__What to do__: Of all the lines below, return only those starting with the line holding "on other persons;" and going on through the line holding "The panel noted", exactly as written.

*** Data extract ***

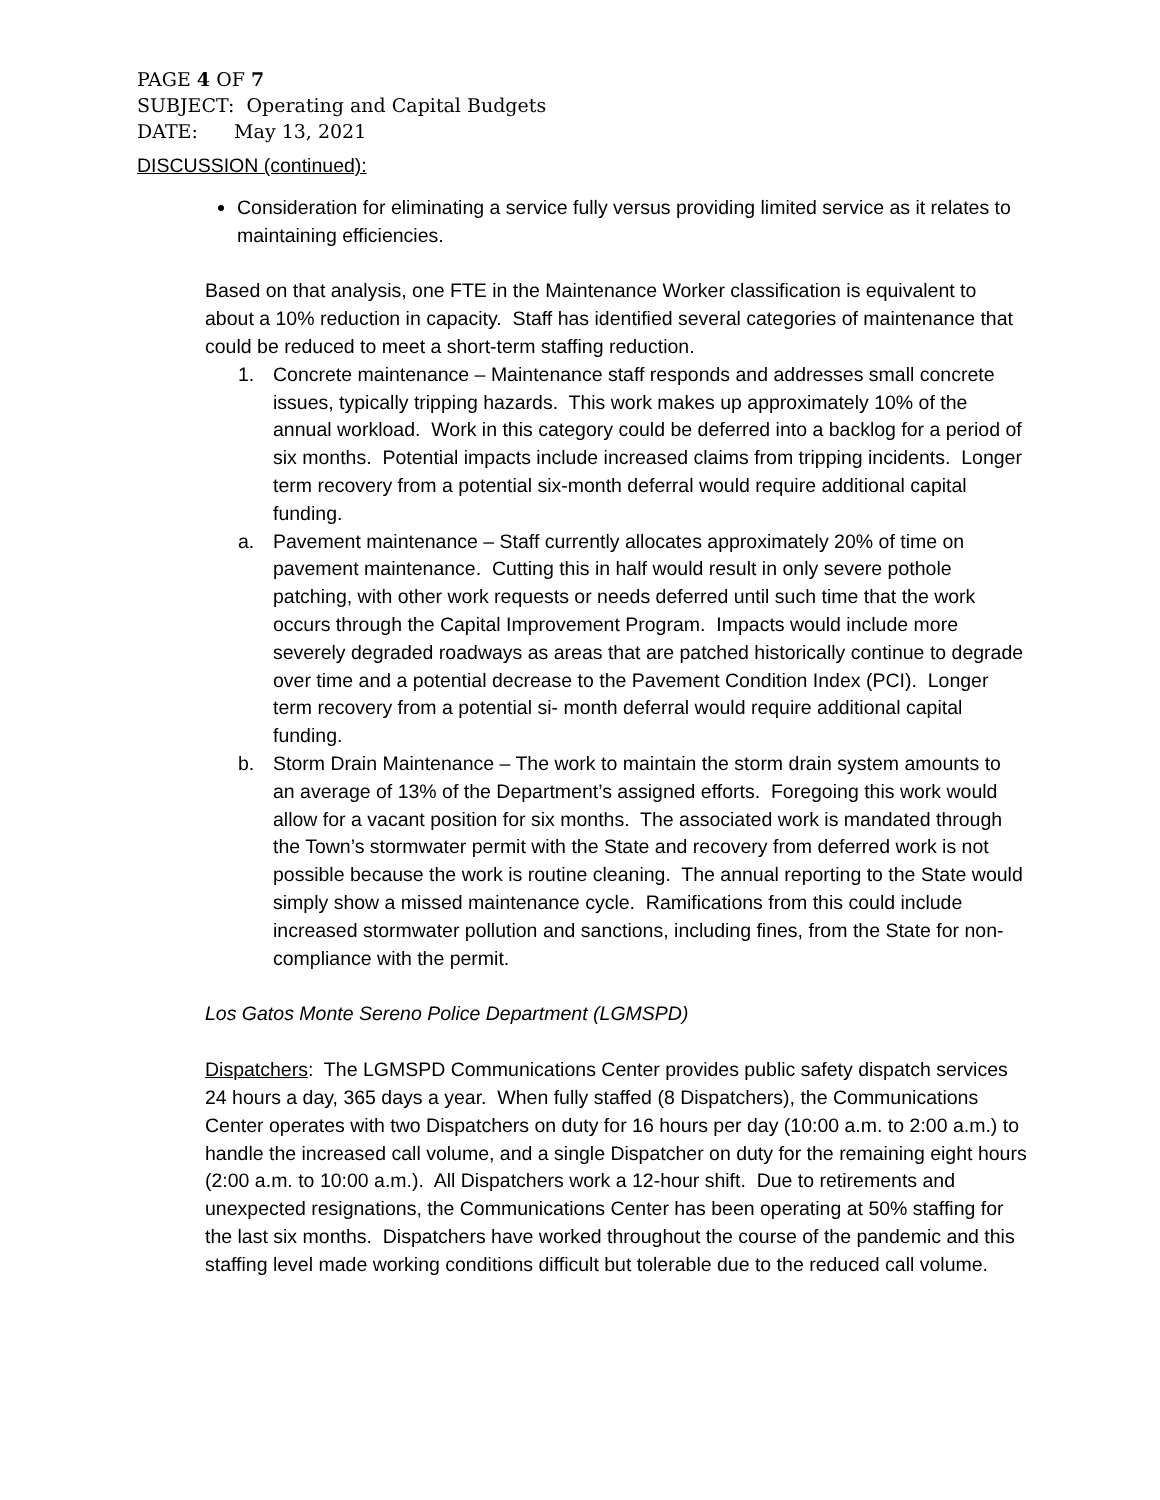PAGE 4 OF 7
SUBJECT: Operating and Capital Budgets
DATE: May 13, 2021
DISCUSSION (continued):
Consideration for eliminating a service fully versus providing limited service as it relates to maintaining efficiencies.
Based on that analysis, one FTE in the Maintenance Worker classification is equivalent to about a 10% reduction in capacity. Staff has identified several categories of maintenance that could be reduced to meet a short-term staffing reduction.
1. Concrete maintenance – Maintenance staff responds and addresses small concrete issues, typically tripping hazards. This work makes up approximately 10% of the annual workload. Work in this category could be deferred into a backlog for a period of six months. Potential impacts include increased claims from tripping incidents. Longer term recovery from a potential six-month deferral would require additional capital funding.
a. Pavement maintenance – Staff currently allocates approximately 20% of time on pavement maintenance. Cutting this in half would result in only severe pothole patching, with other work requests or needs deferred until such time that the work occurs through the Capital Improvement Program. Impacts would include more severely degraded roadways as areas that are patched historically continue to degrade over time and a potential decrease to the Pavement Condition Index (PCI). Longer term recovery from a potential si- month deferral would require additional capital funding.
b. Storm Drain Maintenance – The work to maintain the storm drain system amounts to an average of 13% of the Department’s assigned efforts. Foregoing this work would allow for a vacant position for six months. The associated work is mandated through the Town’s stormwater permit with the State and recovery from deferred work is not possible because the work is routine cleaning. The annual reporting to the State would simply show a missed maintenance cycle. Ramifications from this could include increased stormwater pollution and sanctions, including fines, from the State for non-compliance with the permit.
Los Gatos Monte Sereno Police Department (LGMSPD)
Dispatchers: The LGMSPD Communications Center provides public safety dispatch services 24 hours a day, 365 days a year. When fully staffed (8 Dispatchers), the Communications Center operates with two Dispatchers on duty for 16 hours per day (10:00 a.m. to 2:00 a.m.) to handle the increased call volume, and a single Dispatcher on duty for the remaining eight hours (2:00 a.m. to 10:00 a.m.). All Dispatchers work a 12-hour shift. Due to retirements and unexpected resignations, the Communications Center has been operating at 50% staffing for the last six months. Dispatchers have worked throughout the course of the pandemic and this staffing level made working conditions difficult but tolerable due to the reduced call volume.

*** End of Data extract ***
*** Data extract ***

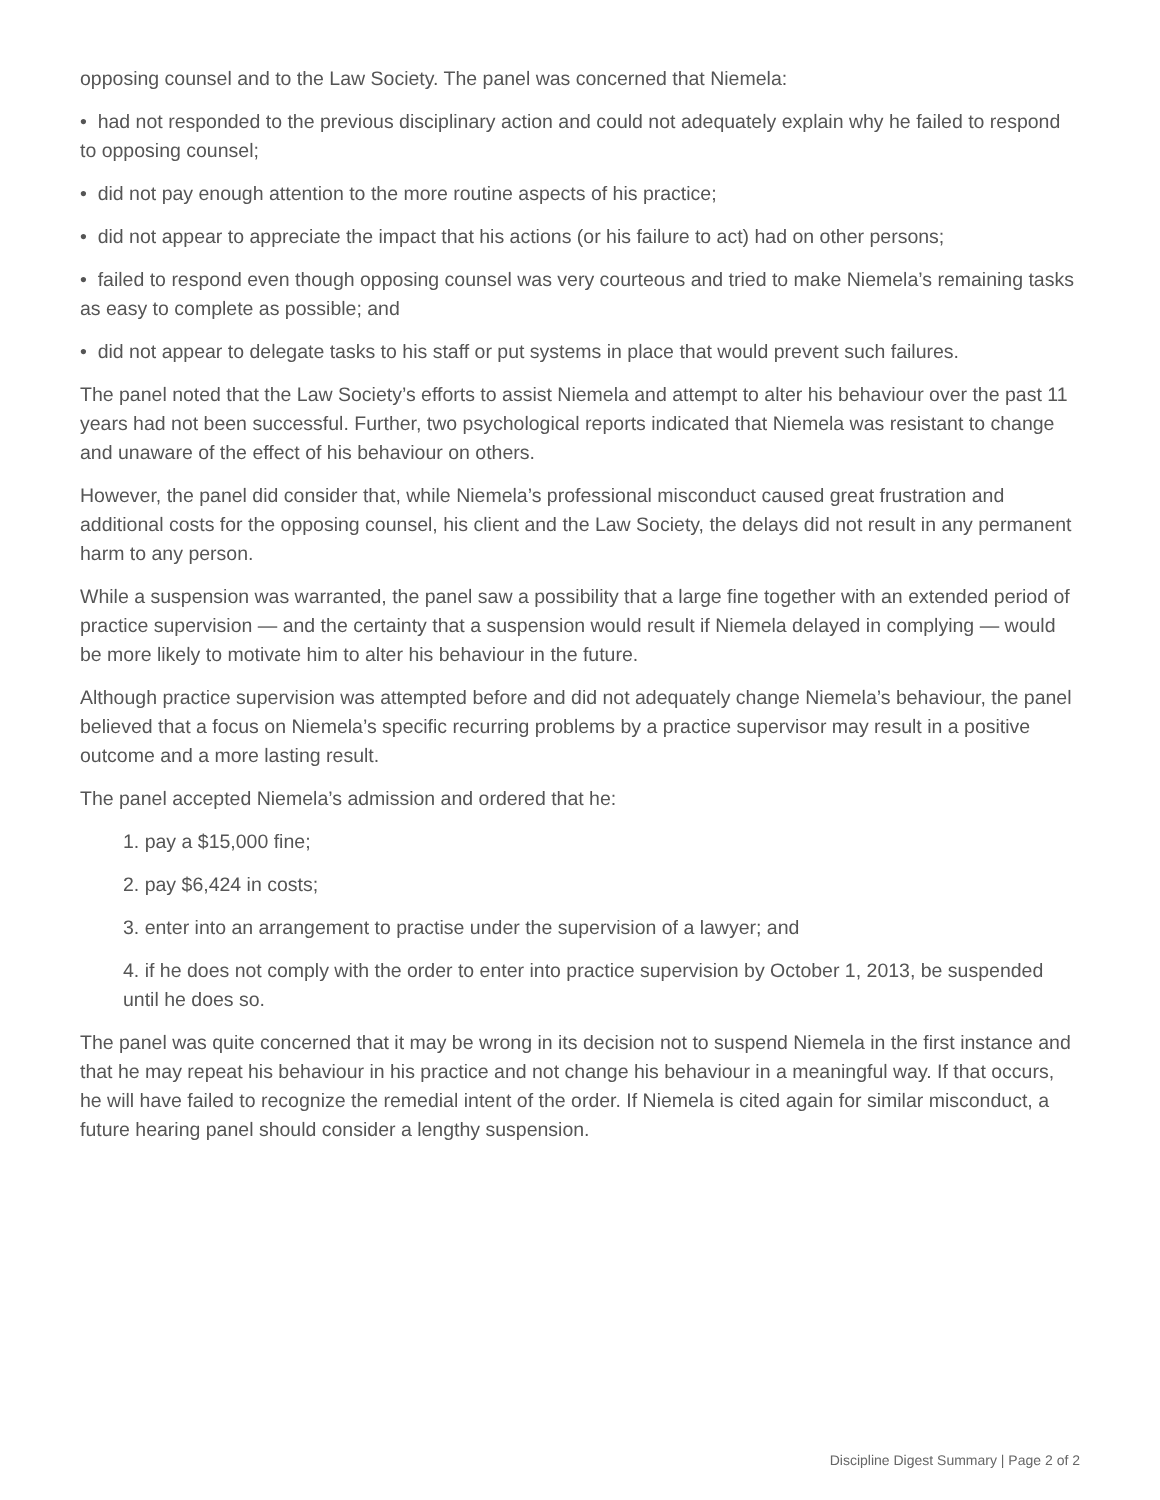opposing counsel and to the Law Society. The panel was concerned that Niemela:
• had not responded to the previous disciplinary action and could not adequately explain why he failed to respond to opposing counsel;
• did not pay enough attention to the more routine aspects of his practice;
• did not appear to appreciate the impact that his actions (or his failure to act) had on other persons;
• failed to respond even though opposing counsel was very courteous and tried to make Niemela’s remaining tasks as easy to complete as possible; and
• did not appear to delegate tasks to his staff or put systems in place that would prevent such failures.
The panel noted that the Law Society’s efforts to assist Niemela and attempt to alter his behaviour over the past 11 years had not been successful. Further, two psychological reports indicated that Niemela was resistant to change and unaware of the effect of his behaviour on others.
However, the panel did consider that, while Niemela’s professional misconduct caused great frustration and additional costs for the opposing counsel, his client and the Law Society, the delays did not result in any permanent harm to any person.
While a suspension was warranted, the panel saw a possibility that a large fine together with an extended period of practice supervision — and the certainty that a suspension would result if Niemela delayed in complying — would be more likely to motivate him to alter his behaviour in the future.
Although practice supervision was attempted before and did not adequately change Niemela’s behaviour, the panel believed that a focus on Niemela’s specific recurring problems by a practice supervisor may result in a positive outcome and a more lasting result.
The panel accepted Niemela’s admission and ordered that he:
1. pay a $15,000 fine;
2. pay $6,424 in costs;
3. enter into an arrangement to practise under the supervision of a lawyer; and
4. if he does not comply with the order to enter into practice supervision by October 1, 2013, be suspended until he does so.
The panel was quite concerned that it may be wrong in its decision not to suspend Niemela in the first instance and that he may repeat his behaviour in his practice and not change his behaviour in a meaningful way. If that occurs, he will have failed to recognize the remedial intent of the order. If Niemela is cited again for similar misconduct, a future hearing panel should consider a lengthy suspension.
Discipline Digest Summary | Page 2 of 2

*** End of Data extract ***

__Expected answer__:
• did not appear to appreciate the impact that his actions (or his failure to act) had on other persons;
• failed to respond even though opposing counsel was very courteous and tried to make Niemela’s remaining tasks as easy to complete as possible; and
• did not appear to delegate tasks to his staff or put systems in place that would prevent such failures.
The panel noted that the Law Society’s efforts to assist Niemela and attempt to alter his behaviour over the past 11 years had not been successful. Further, two psychological reports indicated that Niemela was resistant to change and unaware of the effect of his behaviour on others.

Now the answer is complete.